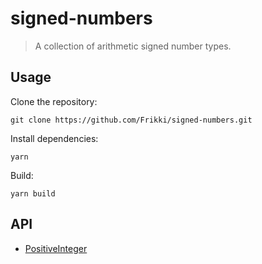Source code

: # signed-numbers

> A collection of arithmetic signed number types.

## Usage

Clone the repository:

`git clone https://github.com/Frikki/signed-numbers.git`

Install dependencies:

`yarn`

Build:

`yarn build`

## API

- [PositiveInteger](src/PositiveInteger/README.md)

◆ ◆ ◆

Problem details:
Every line with the word "numbers" in it should be copied from the listing above.

Solved problem:
: # signed-numbers
`git clone https://github.com/Frikki/signed-numbers.git`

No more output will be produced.